Hicieron una pausa cediendo involuntariamente a la solemnidad del momento. La noche era silenciosa. En el rebaño de caballos vecino únicamente ladraba un perro sin ira, y llegaba de la lejanía un prolongado relincho, quizá un caballo recordaba en mitad de la noche su tierra de la montaña, los rápidos ríos, la espesa hierba, la luz del sol sobre los lomos de los caballos... El niño que había adquirido un nombre dormía pacíficamente, y el destino de su niñez dormía también a su lado, de momento. Pronto debería volver a la realidad.

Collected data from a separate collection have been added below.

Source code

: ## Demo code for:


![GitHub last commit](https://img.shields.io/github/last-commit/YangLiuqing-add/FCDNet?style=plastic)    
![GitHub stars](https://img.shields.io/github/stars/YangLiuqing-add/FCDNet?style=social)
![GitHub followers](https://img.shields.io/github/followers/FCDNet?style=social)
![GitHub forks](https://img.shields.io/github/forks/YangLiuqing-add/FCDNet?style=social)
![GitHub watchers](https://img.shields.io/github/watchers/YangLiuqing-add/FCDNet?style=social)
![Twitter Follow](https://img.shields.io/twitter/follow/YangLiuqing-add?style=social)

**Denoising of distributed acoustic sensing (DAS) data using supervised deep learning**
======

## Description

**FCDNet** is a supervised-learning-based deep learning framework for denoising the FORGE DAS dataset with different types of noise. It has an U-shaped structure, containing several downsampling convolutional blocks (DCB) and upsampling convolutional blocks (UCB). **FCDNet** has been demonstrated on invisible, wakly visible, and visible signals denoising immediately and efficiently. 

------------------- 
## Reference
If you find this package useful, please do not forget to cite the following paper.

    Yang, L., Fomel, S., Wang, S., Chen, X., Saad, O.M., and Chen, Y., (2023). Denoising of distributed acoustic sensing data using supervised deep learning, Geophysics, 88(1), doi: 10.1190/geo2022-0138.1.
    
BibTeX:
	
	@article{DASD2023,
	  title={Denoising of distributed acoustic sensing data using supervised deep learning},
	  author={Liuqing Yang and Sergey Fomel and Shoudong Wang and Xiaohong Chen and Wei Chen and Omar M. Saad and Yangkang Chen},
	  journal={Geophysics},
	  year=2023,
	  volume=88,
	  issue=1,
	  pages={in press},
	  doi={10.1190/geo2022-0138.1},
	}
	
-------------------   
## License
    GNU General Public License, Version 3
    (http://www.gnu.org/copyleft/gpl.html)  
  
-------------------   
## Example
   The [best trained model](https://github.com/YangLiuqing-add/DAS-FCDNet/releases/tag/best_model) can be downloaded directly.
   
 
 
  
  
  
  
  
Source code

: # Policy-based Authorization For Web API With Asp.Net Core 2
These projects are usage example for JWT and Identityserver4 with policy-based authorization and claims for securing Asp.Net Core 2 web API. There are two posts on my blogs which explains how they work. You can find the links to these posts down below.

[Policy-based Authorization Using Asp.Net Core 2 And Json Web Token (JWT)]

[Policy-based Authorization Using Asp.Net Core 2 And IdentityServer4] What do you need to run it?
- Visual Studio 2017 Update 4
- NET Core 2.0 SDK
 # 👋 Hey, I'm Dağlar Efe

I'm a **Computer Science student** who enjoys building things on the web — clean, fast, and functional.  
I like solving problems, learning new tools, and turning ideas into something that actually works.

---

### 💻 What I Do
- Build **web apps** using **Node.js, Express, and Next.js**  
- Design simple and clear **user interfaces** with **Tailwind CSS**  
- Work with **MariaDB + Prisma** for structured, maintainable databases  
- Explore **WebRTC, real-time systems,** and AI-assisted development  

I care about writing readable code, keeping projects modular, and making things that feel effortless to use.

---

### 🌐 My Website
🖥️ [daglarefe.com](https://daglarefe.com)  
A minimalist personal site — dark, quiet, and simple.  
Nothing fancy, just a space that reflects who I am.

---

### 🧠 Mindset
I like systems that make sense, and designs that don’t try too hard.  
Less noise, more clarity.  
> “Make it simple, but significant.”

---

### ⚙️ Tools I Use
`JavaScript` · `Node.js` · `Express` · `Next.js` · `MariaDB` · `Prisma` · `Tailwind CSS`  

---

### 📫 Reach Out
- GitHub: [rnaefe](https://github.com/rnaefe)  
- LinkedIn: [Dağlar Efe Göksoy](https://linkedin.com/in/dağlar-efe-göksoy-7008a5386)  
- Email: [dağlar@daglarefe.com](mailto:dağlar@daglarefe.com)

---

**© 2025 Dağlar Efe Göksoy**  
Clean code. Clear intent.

He pensado no sólo en el nombre de nuestro hijo –rompió el silencio el Erdene, y alisándose los bigotes con la palma de su fuerte mano dijo con un suspiro–: He pensado también en otra cosa, Dogulang. Como comprenderás, el niño y tú no podéis quedaros aquí. Hay que marcharse cuanto antes.

–¿Marcharnos?

–Sí, Dogulang, marcharnos, y cuanto antes mejor.

–Yo también lo he pensado, pero, ¿dónde vamos a ir? ¿Cómo? ¿Qué será de ti?

–Ahora te lo diré. Nos marcharemos juntos.

–¿Juntos? ¡Eso es imposible, Erdene!

–Sólo juntos. ¿Podría ser de otra manera?

–¡Piensa lo que estás diciendo, eres un del turnenderecho!

–Ya lo he pensado, lo he pensado muy bien.

–¿Pero a qué lugar huirás para escapar de las manos del kan? ¡No existe tal lugar en el mundo! ¡Vuelve a la realidad, Erdene!

–Ya lo he pensado todo. Escúchame con más tranquilidad. Al principio, cuando era permitido, cuando aún estábamos en populosas ciudades con mercados y vagabundos, no nos ocultamos. No en vano, Dogulang, te decía aquellos días: vistámonos con harapos de extranjeros, unámonos a los peregrinos y vámonos a vagar por el mundo.

–¿Por qué mundo, Erdene? –exclamó con amargura la bordadora–. ¿Dónde encontraremos una tierra en la que podamos vivir a nuestro aire? Más fácil es huir de Dios que del kan. Por eso no nos decidimos, ya lo comprendes. Además, qué guerrero de este ejército habría podido decidir semejante cosa. Y así nos quedamos con nuestro secreto, entre el terror y el amor: tú no podías abandonar el ejército, te habría costado la cabeza, y yo no podía abandonarte a ti, me habría costado la felicidad. Y ahora ya no estamos solos. Tenemos un hijo.